ROANOKE TIMES 
                      Copyright (c) 1997, Roanoke Times

DATE: Wednesday, April 9, 1997               TAG: 9704090041
SECTION: BUSINESS                 PAGE: B-6  EDITION: METRO 
DATELINE: NEW YORK
SOURCE: PATRICIA LAMIELL ASSOCIATED PRESS 


MONEYCLIP TURNS PC INTO ATM

These small devices will let you do what an ATM will do, including "dispensing" cash onto a plastic debit card.

A group of companies on Tuesday announced they have developed technology that can turn almost any personal computer into an automatic teller machine.

Called MoneyClip, it will allow its users ``to perform virtually any ATM transaction from the comfort of their homes,'' said Daniel M. Schley, chairman and chief executive of Home Financial Network Inc., one of the device's four developers.

Consumers can buy devices that attach to a PC and allow them to check an account balance, pay bills, transfer funds between accounts, or download electronic ``cash'' onto what's known as a smart card. The smart card, a plastic card embedded with a silicon chip, can then be used to make a purchase over the Internet or as cash at merchants that accept them.

But the devices on the market now have to be hooked up to a computer port, take up desk space and are not portable.

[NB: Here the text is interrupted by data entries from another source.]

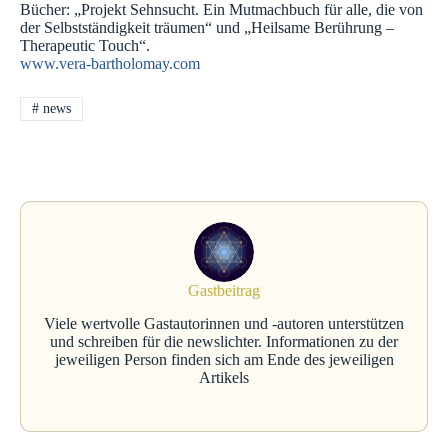
Bücher: „Projekt Sehnsucht. Ein Mutmachbuch für alle, die von
der Selbstständigkeit träumen“ und „Heilsame Berührung –
Therapeutic Touch“.
www.vera-bartholomay.com
#
news
Gastbeitrag
Viele wertvolle Gastautorinnen und -autoren unterstützen
und schreiben für die newslichter. Informationen zu der
jeweiligen Person finden sich am Ende des jeweiligen
Artikels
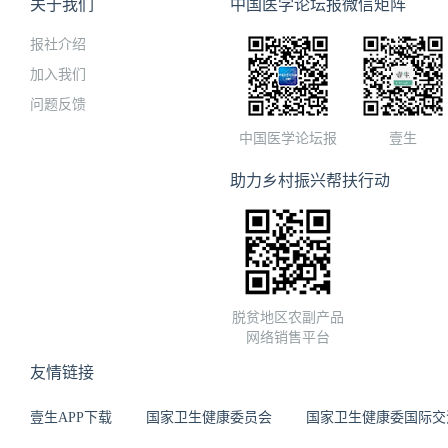
关于我们
中国医学论坛报微信矩阵
报社介绍
加入我们
问题反馈
中国医学论坛报
壹生
助力乡村振兴帮扶行动
脱贫地区农副产品
网络销售平台
友情链接
壹生APP下载
国家卫生健康委员会
国家卫生健康委国际交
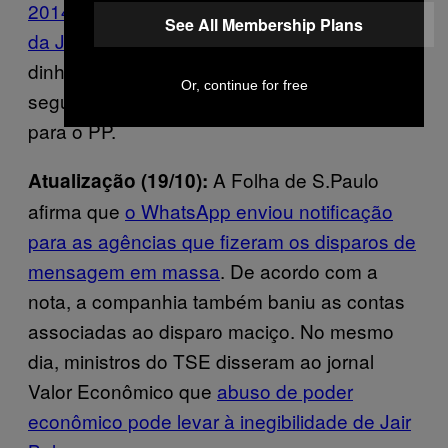
2014, o PP, recebeu propina de R$ 200 mil
See All Membership Plans
da JBS
. Bolsonaro afirma ter recebido o
dinheiro diretamente em sua conta para, em
Or, continue for free
seguida, em vez de devolver a JBS, mandar
para o PP.
A Folha de S.Paulo
Atualização (19/10):
afirma que
o WhatsApp enviou notificação
para as agências que fizeram os disparos de
mensagem em massa
. De acordo com a
nota, a companhia também baniu as contas
associadas ao disparo maciço. No mesmo
dia, ministros do TSE disseram ao jornal
Valor Econômico que
abuso de poder
econômico pode levar à inegibilidade de Jair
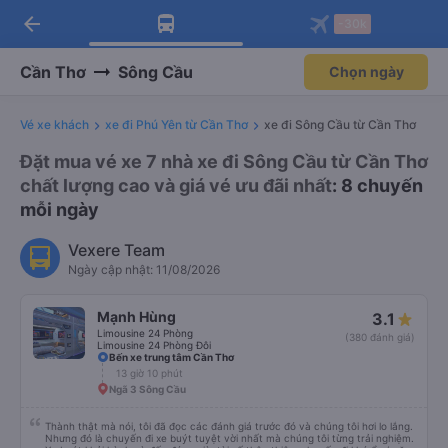
arrow_back
Tải app Vexere ngay!
Tải app Vexere
-30k
Mở app
Mở app
Nhận ưu đãi thành viên độc
-30k/ghế khi đặt vé máy bay qua
quyền
app
Cần Thơ
Sông Cầu
Chọn ngày
Vé xe khách
xe đi Phú Yên từ Cần Thơ
xe đi Sông Cầu từ Cần Thơ
Đặt mua vé xe 7 nhà xe đi Sông Cầu từ Cần Thơ
chất lượng cao và giá vé ưu đãi nhất
: 8 chuyến
mỗi ngày
Vexere Team
Ngày cập nhật: 11/08/2026
Mạnh Hùng
3.1
Limousine 24 Phòng
(380 đánh giá)
Limousine 24 Phòng Đôi
Bến xe trung tâm Cần Thơ
13 giờ 10 phút
Ngã 3 Sông Cầu
Thành thật mà nói, tôi đã đọc các đánh giá trước đó và chúng tôi hơi lo lắng.
Nhưng đó là chuyến đi xe buýt tuyệt vời nhất mà chúng tôi từng trải nghiệm.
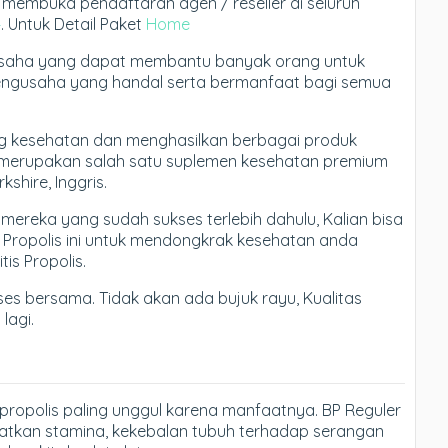
ang membuka pendaftaran agen / reseller di seluruh
4
. Untuk Detail Paket
Home
 usaha yang dapat membantu banyak orang untuk
engusaha yang handal serta bermanfaat bagi semua
ng kesehatan dan menghasilkan berbagai produk
ang merupakan salah satu suplemen kesehatan premium
kshire, Inggris.
k mereka yang sudah sukses terlebih dahulu, Kalian bisa
h Propolis ini untuk mendongkrak kesehatan anda
tis Propolis.
ses bersama. Tidak akan ada bujuk rayu, Kualitas
lagi.
ropolis paling unggul karena manfaatnya. BP Reguler
atkan stamina, kekebalan tubuh terhadap serangan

By contrast, MoneyClip is a portable diskette that carries a smart card and the software necessary to access a bank account. It can be fed into the floppy drive of any PC.

It will be available this fall. But, its creators concede, there will be hurdles to its widespread use.

In order to use MoneyClip, a PC has to be loaded with on-line banking software, and the user must have an account at a bank that offers on-line banking.

Schley said MoneyClip developers have established relationships with 20 of the 50 largest banks in the United States, but no banks have signed on to offer the service.

Another hurdle is that smart cards, although popular in Europe and Japan, are not widely accepted in the United States. Only a handful of merchants, most in pilot projects in Atlanta and San Francisco, have invested in the devices they need to process transactions at the point of sale.

``It's a chicken-and-egg issue,'' said Joseph E. Smith, executive vice president for electronic commerce at InteliData, another MoneyClip developer.

Makers of MoneyClip have chosen to put the cards in consumers hands first in the hope that more customers will start demanding that merchants accept them.

The other developers are V-ONE, which makes the security features; and Fischer International, which makes the smart card reader. It will retail for $59.95.


LENGTH: Medium:   56 lines
ILLUSTRATION: PHOTO:  ASSOCIATED PRESS. John Backus, president of InteliData 

of Herndon, Va., shows the new MoneyClip. color.